Taxes in Argentina are so high that they drive workers and businesses out of the legal economy. Javier Milei was elected with the promise of ending chronic deficits, taming inflation, and restoring growth. He quickly delivered on the first two points of that promise. Monetary stability and fiscal balance were necessary conditions for growth, but they are not sufficient to restore Argentina’s legacy as a prosperous society.
The real obstacle preventing sustained growth is a tax system that suffocates formal activity and pushes nearly half of the workforce into informality. Of the 155 taxes that fall on businesses and families, just seven account for 87% of total revenue. The World Bank has estimated that these overlapping taxes create an average effective burden exceeding 106% of the earnings of a typical business. This is the second-highest effective corporate tax rate in the world, behind only Comoros, a tiny island nation off the southeast coast of Africa. This level of taxation destroys any incentive to invest or undertake entrepreneurship and makes full compliance impossible.
Employer and employee social security contributions together amount to between 35% and 41% of wages. On top of that, registered workers must pay income tax. These levies create a tax wedge that leads many workers to conclude they can improve their take-home pay by accepting informal arrangements and hiding their income, even if their nominal wages are lower than those of registered, taxpaying workers.
Millions of Argentines have taken refuge in the margins of society to escape these overlapping taxes, emptying the tax base.
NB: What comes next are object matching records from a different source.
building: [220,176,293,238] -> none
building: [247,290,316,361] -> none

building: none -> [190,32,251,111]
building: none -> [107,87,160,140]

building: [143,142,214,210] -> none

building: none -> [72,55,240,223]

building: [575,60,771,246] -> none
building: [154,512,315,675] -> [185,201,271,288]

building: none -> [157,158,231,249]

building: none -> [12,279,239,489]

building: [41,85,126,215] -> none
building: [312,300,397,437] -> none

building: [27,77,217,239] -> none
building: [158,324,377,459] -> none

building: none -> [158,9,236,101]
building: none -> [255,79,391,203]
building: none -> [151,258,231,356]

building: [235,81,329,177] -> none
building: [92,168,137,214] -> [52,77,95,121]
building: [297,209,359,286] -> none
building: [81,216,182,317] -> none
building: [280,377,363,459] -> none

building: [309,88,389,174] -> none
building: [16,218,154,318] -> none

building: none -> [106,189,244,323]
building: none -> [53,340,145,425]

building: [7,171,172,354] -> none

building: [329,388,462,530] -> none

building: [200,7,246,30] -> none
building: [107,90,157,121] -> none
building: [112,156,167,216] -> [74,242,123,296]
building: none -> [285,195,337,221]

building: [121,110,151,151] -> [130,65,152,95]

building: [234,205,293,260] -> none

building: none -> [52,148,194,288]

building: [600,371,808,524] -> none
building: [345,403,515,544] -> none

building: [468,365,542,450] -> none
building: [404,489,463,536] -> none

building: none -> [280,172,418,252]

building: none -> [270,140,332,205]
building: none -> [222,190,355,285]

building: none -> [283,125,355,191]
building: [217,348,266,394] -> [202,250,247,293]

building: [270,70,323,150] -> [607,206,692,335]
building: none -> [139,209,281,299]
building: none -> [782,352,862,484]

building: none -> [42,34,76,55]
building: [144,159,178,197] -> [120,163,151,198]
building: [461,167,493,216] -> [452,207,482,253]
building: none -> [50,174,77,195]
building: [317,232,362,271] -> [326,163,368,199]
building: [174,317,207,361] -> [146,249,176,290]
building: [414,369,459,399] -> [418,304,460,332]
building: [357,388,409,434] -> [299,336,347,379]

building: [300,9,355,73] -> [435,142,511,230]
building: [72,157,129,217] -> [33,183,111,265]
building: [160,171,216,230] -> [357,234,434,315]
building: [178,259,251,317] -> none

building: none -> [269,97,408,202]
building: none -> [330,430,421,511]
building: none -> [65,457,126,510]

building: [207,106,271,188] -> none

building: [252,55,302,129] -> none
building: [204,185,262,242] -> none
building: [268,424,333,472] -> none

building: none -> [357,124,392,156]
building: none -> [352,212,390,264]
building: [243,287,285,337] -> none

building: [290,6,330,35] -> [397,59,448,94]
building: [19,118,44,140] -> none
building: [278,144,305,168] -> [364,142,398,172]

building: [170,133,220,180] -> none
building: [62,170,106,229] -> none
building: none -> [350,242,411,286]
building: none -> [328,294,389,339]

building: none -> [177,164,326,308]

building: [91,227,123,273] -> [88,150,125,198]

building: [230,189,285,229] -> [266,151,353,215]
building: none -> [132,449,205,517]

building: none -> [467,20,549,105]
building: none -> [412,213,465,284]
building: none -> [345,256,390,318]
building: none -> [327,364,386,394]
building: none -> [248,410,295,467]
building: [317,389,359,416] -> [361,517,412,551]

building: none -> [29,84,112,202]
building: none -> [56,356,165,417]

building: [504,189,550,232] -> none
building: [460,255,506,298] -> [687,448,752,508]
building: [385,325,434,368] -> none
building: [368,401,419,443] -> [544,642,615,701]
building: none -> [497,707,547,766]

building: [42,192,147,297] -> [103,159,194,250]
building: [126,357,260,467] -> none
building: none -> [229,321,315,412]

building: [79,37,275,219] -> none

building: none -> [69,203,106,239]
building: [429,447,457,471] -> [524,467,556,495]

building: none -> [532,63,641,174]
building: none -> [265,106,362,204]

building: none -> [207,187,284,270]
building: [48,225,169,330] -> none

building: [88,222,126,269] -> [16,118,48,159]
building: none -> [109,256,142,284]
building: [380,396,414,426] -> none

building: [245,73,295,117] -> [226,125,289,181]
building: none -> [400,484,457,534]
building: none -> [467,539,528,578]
According to data from the National Institute of Statistics and Census (INDEC), 44.1% of the employed population works in the informal economy. While this may be a rational choice in the face of such perverse incentives, the resulting macroeconomic structure limits opportunities for growth. Informal or non-compliant companies have limited access to credit and few incentives to invest in machinery or train workers, since their main goal is to conceal their activity.
Our research compares INDEC household survey data with variations in provincial gross receipts taxes and shows that higher tax pressure is strongly associated with increased labor informality. In construction, for example, each additional percentage point of taxes corresponds to an 8.5% increase in informality, even after accounting for mitigating factors. This means that every tax increase generates less total revenue because people shift to informality very quickly. In theory, tax cuts could also increase public revenue if households and businesses respond by returning to compliance.
Lowering taxes does not have to be an act of faith. Lawrence, the lead author, recommends a gradual, data-driven approach to tax reform that gives the private sector time to respond before moving to subsequent phases. This approach ensures the stability of public revenue while the tax structure gradually becomes simpler and more rational.
Phase 1 would replace provincial gross receipts taxes with a simple consumer sales tax and reduce the national VAT to 10% in a revenue-neutral manner. At the same time, the revenue-sharing system should be restructured to align spending authority with the political responsibility for raising revenue. Provinces would directly administer and collect many of their own taxes, and some benefit from a transitional stabilization fund to maintain current revenue levels. Milei recently discussed this idea in broad terms.
Phase 2 would progressively eliminate distortive taxes on trade so that Argentina can integrate into global markets. Phase 3 would implement longer-term rate reductions on income tax and social security contributions.
Along with these reforms, the tax amnesty program included in the labor modernization law passed in March 2026 will be a key catalyst for bringing Argentines back into the formal economy. The amnesty allows a company that hires a new registered employee on whose behalf no social security contributions have been made in the last 12 months (an indicator of prior informality) to pay only 2% in employer contributions for up to four years of that employee’s formal employment.
Together, these changes could bring Argentines out of the shadows where they hid from an unworkable tax regime. More fundamentally, they could represent a profound cultural shift, because Argentines would no longer feel compelled to conceal their lives and their income. Mutual trust could once again become a defining feature of Argentine life.
Argentina was once one of the richest countries in the world. It can be again. It only needs the right policy environment.